Analisis wacana dapat dibedakan berdasarkan penggunaan metode, bentuk analisis, level analisis, dan bentuk wacana (Hamad, tt:5). Berdasarkan penggunaan metode, analisis wacana dibedakan menjadi dua, yaitu (a) analisis wacana sintagmatis, yang menganalisis wacana dengan metode kebahasaan (syntaxis approach). Dalam hal ini, peneliti mengeksplorasi kalimat demi kalimat untuk menarik kesimpulan; dan (b) analisis wacana paradigmatic, yang  menganalisis wacana dengan memperhatikan tanda-tanda (sign) tertentu dalam sebuah wacana untuk menemukan makna keseluruhan. Selanjutkan, berdasarkan bentuk analisis, analisis wacana dapat dibedakan menjadi dua, yaitu (a) analisis wacana linguistik, yang membaca suatu naskah dengan memakai salah satu metode analisis wacana (sintaksis ataupun paragdimatis); dan (b) analisis wacana sosial, yang menganalisis wacana dengan memakai satu/lebih metode analisis wacana (sintaksis ataupun paragdimatis), menggunakan perspektif teori tertentu, dan menerapkan paragdigma penelitian tertentu (positivis, post positivis, kritikal, kontruktivis, dan partisipatoris).
Berdasarkan level analisis, analisis wacana dibedakan menjadi dua, yaitu (a) analisis pada level naskah, baik dalam  bentuk teks, talks, act, dan artifact; baik secara sintagmatis ataupun secara paragdimatis; dan (b) analisis multilevel yang dikenal dengan analisis wacana kritis (critical discourse analysis) yang menganalisis wacana pada level naskah beserta konteks dan historisnya.

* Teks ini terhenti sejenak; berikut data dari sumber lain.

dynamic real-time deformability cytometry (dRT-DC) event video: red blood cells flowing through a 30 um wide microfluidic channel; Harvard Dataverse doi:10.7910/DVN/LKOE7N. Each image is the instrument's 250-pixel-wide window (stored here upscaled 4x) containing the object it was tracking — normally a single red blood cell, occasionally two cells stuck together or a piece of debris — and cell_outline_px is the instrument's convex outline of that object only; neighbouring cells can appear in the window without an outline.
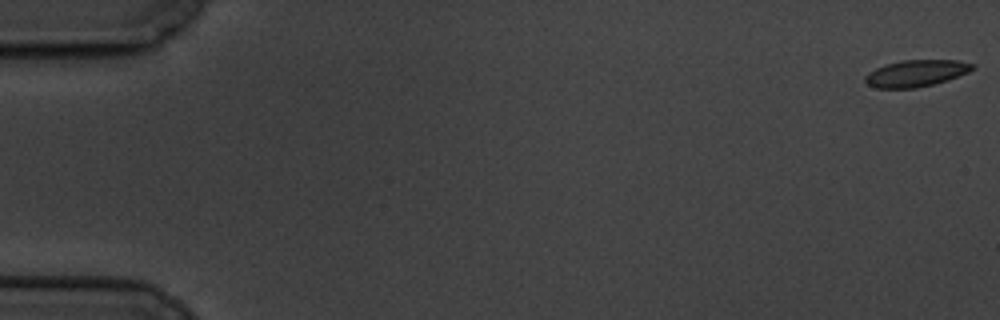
{"species": "common noctule bat (a hibernating species)", "species_latin": "Nyctalus noctula", "temperature_condition": "cold", "stored_images_in_passage": 6, "camera_frame_rate_fps": 3000, "um_per_image_px": 0.085, "animal": {"sex": "male", "body_mass_g": 19.5, "forearm_length_mm": 54.6}, "frame": {"image": 1, "passage_image": 1, "time_ms": 0.0, "image_size_px": [1000, 320], "cell_outline_px": [[976, 68], [968, 72], [948, 80], [916, 88], [876, 88], [868, 84], [864, 80], [864, 76], [868, 72], [876, 68], [888, 64], [904, 60], [956, 60], [976, 64]], "centroid_in_image_um": [77.89, 6.23], "position_along_channel_um": 7.1, "area_um2": 16.65}}
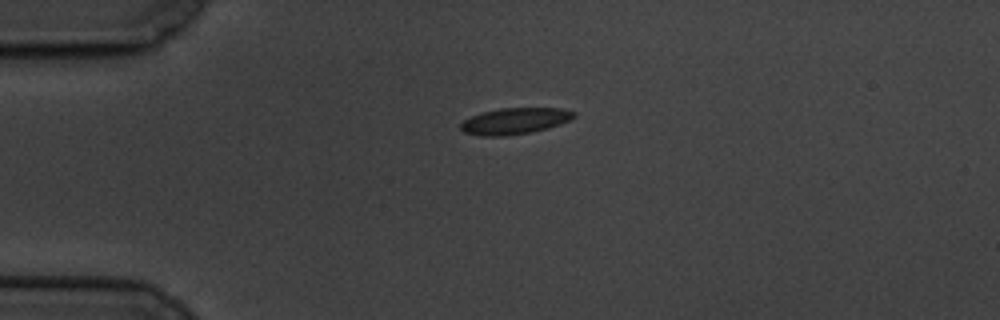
{"frame": {"image": 2, "passage_image": 5, "time_ms": 4.667, "image_size_px": [1000, 320], "cell_outline_px": [[576, 116], [560, 124], [548, 128], [532, 132], [504, 136], [480, 136], [464, 132], [460, 128], [460, 124], [464, 120], [480, 112], [500, 108], [560, 108], [576, 112]], "centroid_in_image_um": [43.74, 10.28], "position_along_channel_um": 41.3, "area_um2": 17.4}}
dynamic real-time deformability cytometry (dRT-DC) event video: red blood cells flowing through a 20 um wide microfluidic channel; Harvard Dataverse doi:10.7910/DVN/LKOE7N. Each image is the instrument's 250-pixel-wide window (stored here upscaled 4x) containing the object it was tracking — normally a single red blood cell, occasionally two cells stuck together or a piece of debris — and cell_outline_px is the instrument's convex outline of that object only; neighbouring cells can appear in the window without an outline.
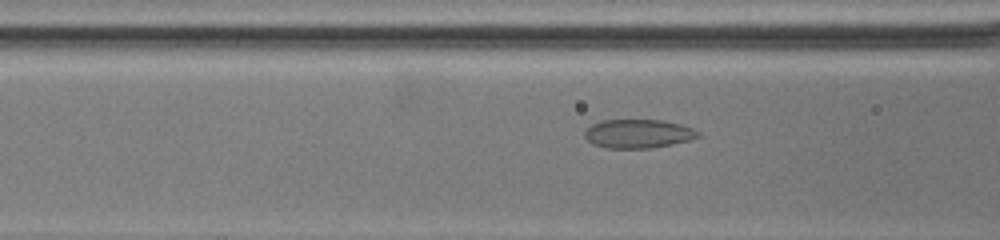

Berdasarkan bentuk (wujud) wacana, analisis wacana dapat dilakukan terhadap wacana dalam bentuk tulisan, ucapan, tindakan, peninggalan (jejak); baik yang dimuat dalam media maupun di alam sebenarnya.
Berdasarkan pemaparan di atas, dapat dikatakan bahwa analisis wacana mampu menerangkan kandungan isi suatu wacana dengan metode-metode yang dapat dipertanggungjawabkan, sehingga analisis wacana dikenal sebagai suatu disiplin ilmu.

B. Rangkuman
            Kehadiran analisis wacana sebagai disiplin ilmu tidak terlepas dari kontribusi disiplin ilmu lainnya. Analisis wacana sebagai suatu metode sangat penting dan andal digunakan untuk memecahkan masalah-masalah ilmu humaniora dan sosial. Analisis wacana berupa menerangkan kandungan isi suatu naskah beserta konteksnya tentang sebuah isu yang dimuat dalam naskah tersebut berdasarkan metode-metode yang dapat dipertanggungjawabkan.
            Namun demikian, ternyata pengajaran bahasa Indonesia di sekolah-sekolah masih belum banyak menyentuh tataran bahasa yang tertinggi ini (analisis wacana). Akibatnya, murid-murid hanya dapat mengidentifikasi kalimat yang benar dan yang salah. Mereka kurang mampu menggunakan kalimat yang benar dan menghindari kalimat yang salah dalam situasi yang nyata (sebenarnya) dalam kehidupan sehari-hari.

C. Umpan Balik
1. Jelaskan kedudukan analisis wacana sebagai suatu disiplin ilmu secara garis besar!
2. Jelaskan perkembangan analisis wacana sebagai suatu disiplin ilmu secara garis besar!


D. Daftar Pustaka

Hamad, Ibnu. tt. Perkembangan Analisis Wacana dalam Ilmu Komunikasi: Sebuah Telaah Ringkas. http://google.com. Diakses 11 November 2009.
Sofa, Pak De.2009. Kajian Wacana Bahasa Indonesia. http://ht87.multiply. com/calender/item/1009. Diakses 11 November 2009.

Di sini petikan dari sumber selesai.